Osteochondromas are the most common benign bone tumour accounting for 20–50 % of benign bone tumours. Upper limb osteochondroma may incidentally present during unrelated radiological investigation, with mass effect symptoms or fracture. A cartilaginous cap size of >1.5 cm is associated with malignant change. We present our experience with upper limb osteochondroma and describe a management algorithm.
All diagnoses of osteochondroma since the establishment of the unit were managed according to a standard treatment algorithm. Patients were recalled for review. Clinical, operative, radiological, and histological data were analysed. Surgical or non-surgical clinical pathway was reviewed and outcome measures were recorded and analysed with univariate and categorical tests.

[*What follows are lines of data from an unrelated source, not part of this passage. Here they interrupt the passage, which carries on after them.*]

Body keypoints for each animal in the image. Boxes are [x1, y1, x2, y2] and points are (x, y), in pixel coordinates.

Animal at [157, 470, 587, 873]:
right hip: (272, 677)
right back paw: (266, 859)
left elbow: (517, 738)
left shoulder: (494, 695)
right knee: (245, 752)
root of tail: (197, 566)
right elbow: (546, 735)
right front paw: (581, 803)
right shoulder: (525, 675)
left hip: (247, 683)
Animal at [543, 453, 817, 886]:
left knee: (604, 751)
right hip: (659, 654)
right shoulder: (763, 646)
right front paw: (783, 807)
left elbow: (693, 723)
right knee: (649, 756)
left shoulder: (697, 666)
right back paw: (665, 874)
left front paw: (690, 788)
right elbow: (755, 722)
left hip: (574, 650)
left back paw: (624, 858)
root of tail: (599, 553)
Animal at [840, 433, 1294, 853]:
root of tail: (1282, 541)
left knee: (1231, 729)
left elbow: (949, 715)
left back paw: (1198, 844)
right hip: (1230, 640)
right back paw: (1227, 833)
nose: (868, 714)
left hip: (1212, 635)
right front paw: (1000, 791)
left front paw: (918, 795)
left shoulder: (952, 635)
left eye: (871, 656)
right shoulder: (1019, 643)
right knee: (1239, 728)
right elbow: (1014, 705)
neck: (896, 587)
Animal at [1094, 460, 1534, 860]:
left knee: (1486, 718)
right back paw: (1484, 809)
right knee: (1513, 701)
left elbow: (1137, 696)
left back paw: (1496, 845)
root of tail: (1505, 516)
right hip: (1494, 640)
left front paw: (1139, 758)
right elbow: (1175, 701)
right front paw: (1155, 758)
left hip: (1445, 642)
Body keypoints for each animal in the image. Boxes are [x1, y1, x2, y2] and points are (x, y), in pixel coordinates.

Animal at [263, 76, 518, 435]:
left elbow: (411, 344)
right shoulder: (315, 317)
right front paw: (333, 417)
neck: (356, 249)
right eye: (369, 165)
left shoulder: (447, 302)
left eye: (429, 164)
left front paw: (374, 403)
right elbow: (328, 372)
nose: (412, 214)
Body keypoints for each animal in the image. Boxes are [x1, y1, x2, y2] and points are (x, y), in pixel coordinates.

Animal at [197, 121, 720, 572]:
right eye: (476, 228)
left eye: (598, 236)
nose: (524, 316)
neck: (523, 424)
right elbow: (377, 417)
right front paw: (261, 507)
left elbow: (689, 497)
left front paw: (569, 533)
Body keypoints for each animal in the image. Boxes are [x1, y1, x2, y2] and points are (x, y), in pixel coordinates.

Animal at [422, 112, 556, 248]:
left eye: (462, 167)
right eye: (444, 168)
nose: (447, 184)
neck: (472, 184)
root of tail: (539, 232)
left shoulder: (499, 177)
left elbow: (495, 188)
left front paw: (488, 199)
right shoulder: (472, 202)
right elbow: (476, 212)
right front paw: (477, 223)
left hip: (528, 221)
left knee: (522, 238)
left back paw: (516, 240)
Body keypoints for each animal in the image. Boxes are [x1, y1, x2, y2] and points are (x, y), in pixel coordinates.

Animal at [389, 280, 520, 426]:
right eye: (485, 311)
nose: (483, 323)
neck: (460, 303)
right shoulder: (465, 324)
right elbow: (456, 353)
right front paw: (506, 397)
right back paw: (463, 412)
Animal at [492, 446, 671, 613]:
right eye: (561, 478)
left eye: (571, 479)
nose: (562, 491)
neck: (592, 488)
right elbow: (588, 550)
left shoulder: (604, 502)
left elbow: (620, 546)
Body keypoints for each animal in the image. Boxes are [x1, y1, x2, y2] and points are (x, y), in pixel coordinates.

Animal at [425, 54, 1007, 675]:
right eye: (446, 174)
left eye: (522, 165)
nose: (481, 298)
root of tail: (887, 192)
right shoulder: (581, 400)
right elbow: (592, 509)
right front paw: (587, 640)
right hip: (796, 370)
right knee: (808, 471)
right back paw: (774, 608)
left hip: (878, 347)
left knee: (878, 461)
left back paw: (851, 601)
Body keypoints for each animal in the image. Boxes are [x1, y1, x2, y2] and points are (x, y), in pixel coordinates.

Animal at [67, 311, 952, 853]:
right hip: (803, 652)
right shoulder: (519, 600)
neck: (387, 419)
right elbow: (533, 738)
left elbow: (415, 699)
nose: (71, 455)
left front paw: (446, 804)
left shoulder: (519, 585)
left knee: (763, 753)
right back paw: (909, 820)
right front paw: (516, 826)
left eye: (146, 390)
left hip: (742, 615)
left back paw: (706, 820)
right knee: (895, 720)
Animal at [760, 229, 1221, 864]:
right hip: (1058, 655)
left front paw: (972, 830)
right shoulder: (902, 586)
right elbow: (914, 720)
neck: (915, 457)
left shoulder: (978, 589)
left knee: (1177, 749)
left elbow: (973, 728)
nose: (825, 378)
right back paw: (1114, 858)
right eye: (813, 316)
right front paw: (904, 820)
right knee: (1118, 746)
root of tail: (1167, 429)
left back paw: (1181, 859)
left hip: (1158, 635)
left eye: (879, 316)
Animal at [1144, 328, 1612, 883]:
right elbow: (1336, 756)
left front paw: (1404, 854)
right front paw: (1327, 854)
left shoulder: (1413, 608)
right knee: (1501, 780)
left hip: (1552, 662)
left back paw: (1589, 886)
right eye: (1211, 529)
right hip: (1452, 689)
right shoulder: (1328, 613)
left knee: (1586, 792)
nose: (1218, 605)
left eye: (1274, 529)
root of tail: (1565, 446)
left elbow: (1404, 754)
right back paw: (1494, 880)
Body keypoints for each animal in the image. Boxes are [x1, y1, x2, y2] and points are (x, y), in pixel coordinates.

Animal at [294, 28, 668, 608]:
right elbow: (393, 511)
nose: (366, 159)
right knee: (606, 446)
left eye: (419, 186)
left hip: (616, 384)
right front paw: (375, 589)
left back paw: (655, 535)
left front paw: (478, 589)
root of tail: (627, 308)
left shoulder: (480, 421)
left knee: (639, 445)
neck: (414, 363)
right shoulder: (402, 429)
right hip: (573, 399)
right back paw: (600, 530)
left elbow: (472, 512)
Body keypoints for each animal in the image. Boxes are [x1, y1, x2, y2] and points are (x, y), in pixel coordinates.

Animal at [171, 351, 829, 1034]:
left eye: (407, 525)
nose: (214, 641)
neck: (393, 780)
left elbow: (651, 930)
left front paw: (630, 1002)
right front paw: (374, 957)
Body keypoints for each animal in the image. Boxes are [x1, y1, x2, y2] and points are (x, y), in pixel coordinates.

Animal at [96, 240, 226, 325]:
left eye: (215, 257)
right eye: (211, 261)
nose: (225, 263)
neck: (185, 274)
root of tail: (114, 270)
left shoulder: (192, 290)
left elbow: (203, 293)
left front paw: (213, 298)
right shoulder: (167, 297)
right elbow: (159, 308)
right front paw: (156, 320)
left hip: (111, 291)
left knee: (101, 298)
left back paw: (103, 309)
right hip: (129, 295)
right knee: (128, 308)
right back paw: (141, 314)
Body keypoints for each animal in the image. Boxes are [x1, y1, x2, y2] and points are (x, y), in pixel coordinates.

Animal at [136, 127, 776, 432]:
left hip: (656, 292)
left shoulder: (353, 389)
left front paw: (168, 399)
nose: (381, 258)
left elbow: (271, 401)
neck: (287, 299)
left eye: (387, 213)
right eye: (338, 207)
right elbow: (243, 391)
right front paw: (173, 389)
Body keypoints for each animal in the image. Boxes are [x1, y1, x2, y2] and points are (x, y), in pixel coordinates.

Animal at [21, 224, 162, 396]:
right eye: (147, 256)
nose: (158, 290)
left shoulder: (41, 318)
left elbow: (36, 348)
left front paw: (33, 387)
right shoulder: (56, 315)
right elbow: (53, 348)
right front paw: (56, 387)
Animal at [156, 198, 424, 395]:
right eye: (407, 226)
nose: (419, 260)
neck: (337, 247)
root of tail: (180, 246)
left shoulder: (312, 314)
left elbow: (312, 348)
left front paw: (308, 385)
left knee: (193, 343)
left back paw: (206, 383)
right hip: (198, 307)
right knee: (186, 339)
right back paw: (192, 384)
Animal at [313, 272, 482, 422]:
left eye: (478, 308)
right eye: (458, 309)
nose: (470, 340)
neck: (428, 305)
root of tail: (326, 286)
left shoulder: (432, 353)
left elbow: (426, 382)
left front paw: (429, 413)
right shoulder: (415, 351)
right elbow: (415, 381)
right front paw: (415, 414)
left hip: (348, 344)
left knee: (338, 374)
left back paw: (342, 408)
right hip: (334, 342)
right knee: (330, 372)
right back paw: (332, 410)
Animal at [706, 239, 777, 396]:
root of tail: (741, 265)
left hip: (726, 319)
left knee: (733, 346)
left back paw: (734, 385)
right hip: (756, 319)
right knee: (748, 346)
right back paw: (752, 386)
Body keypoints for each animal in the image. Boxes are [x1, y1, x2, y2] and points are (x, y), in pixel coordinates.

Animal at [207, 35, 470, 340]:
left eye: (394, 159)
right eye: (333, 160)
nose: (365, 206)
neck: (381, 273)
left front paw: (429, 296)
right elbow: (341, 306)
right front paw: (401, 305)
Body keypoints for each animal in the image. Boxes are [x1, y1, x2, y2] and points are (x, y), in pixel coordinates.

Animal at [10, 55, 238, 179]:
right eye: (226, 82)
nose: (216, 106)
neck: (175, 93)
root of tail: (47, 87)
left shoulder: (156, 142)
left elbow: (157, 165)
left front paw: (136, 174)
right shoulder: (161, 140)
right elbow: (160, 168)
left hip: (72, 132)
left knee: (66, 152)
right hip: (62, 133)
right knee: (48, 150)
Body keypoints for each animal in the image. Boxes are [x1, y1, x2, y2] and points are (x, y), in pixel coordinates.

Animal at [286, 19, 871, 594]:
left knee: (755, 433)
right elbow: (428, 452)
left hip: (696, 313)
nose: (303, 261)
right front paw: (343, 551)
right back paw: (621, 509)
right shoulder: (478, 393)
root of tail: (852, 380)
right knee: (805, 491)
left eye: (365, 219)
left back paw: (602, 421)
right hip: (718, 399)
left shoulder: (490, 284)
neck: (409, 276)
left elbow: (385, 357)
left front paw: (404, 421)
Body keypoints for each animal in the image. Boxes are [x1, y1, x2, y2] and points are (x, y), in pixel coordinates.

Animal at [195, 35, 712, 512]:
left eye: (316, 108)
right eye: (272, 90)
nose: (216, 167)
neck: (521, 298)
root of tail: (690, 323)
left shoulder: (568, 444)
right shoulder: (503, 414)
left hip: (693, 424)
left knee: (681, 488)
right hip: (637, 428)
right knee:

There were 16 patients, ten male, with a median age of 34.9 years. Seven presented incidentally. Thirteen were humeral and three were scapular. Six required surgical excision due to cartilaginous cap size >1.5 cm or mass-effect symptoms. There were no complications in the operative cohort. All patients reported no difference in shoulder range of movement and there was no difference in disabilities of the arm, shoulder and hand score at final follow-up (p = 0.19). Two patients died of unrelated causes and did not complete full assessment.
Upper limb osteochondroma can be safely managed using a standard treatment algorithm. Excisional biopsy of symptomatic osteochondroma is safe and does not negatively affect function of the upper limb.